A new feature was added to Mastodon, and that was account migration. I moved accounts from mastodon.social to elekk.xyz 1.5 years ago and I was wondering how my followers would look like if I migrated them over. Prepare for epic mistake, a realization of unintended consequences of the migration feature, and what we can try to learn from it?
I did not reflect on this until after I saw how many accounts I was forcing to follow my “new” account this morning while I was pressing accept on them. I had started the process last night mostly thinking “it can’t be that much can it”. Watching all the follow requests (because my current account is private) made me realize that I was forcing a lot of accounts, who may have chosen to unfollow me or not follow my new account, to follow me. In light of that I decided to use this opportunity to write a blog post about it, to actually share my findings and thoughts about the whole process.
Important things to note: Mastodon.social does not seem to purge old accounts, at any point. (I don’t remember if this is a software issue that it’s not available, but the admin of mastodon.social is also the main developer of the software.) I think maybe because people use it as a backup, which makes sense. But I still strongly believe that they could send out a warning email after 3-6-12 months saying that the account will be removed if they don’t log in within say 3 months from that email. This would mean that I probably wouldn’t still have access to my old account, which I don’t use and haven’t really used for 1.5 years, and I would not be able to do what I just did.
What is Account Migration on Mastodon?
Simply put, it’s a built in feature, where on your new account you tell it that you’ve moved from another account.

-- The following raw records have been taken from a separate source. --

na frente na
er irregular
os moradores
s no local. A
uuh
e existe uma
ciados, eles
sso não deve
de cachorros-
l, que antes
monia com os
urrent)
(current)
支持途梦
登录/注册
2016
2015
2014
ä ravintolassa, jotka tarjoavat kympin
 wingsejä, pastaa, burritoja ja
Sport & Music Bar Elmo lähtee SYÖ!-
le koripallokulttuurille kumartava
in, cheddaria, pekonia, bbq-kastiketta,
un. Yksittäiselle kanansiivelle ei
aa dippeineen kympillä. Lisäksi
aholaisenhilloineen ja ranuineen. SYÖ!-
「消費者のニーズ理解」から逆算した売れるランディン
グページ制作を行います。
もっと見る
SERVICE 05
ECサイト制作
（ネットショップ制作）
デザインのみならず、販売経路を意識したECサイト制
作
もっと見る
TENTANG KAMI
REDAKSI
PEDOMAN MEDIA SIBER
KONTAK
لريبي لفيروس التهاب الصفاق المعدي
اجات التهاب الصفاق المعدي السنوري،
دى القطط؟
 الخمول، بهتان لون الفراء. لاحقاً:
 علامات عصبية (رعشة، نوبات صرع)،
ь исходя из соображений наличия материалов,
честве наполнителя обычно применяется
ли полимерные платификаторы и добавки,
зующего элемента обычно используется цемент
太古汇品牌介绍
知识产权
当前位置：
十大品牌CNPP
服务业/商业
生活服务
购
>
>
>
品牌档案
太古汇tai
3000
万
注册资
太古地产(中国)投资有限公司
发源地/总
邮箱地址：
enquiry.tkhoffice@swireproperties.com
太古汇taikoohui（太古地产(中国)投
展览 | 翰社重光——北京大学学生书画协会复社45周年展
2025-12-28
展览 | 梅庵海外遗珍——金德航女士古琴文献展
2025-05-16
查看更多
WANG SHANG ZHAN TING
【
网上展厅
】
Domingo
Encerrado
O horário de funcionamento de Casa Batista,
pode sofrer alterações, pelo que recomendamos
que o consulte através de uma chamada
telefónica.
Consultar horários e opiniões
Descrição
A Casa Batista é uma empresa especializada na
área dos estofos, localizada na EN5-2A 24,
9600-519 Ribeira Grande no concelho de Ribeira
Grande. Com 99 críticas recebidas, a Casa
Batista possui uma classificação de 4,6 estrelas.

In a few steps: Account A is my previous account, Account B is my new account. Account B sets “I have migrated from account A” in it’s settings, and allows for the ability to migrate in followers. On Account A you start the migration by saying that you’ve now moved to Account B. As soon as you start the process the Account B’s server will probably chug for a bit as it starts processing the requests from Account A’s server (I’m unsure in which way it’s doing it exactly).
Account Migration is Good
Being able to migrate your account is great. And a few days ago I noticed it when someone wrote “I guess I’m posting here now” and I was already following them. I was first a bit confused, and then realized that they had used the migration tool, and I was pleased to see that I was following that new account immediately and not missing out.
Recently, I had caught someone’s “This is my last post from this account, if you haven’t already you should follow my new account”, I can’t remember if it was on Twitter or Mastodon. But it happened, and I was happy they reminded us, because sometimes you just don’t see those things.
These are some obvious cases where it’s good as we’re able to keep following people we’ve chosen to follow. But what happens if we chose to not follow their new account, or later unfollowed it, and they do this migration late?
Malicious by Mistake
What I ended up doing last night is definitely malicious use of this current feature, even if this was never my intent when I started the migration. I was mid-through accepting followers when I realized that this was turning into a very malicious use of this feature. I want to apologize for that, I’m sorry that I ended up doing this, and following through with it. When I realized, I did still followed through because I felt it was an important part of the process, and would yield useful data as allow me to process what was happening, and what to write in this post about it.
It is possible that you saw the link to this post when I posted it after having accepted the follow requests that you did not make. Because as soon as it hit me, I realized I needed to not post anything until I had finished off with this blog post, so you could read about what happened.
Lessons to Learn
I will definitely not do something like this again, where I migrate very old account followers. Why did I not just stop immediately when I realized? I think I was mechanically just going through the process, and doing so allowed me to figure out all the things that was wrong with it. And being half way through my brain kept insisting that we finished, because there’s no other way to remove follow requests.
Do migrate your followers, when you’re on an active account. But do not migrate your followers from an account that has been inactive for 1.5 years.
Suggested Improvements
There’s a few improvements that I’ve been mulling over with regards to the follower and follows management of Mastodon, and in some regard they also apply here.
- Do not migrate followers that are other migrated accounts (I’m not 100% sure if it does this, but it seemed like it may have.)
- Offer option to only migrate mutual followers.
- Allow Account C (the follower account) to receive a follows suggestion or request instead of doing it “seamlessly”
- Do not allow accounts that have been inactive for 6-12 months migrate their followers.
- Do not migrate inactive accounts (maybe allow user to set a time frame, 3 – 6 – 12 months.)
- Allow private accounts to mass reject follow requests (because right now I’m stuck with a long queue.)
Do you have any suggestions for improvements?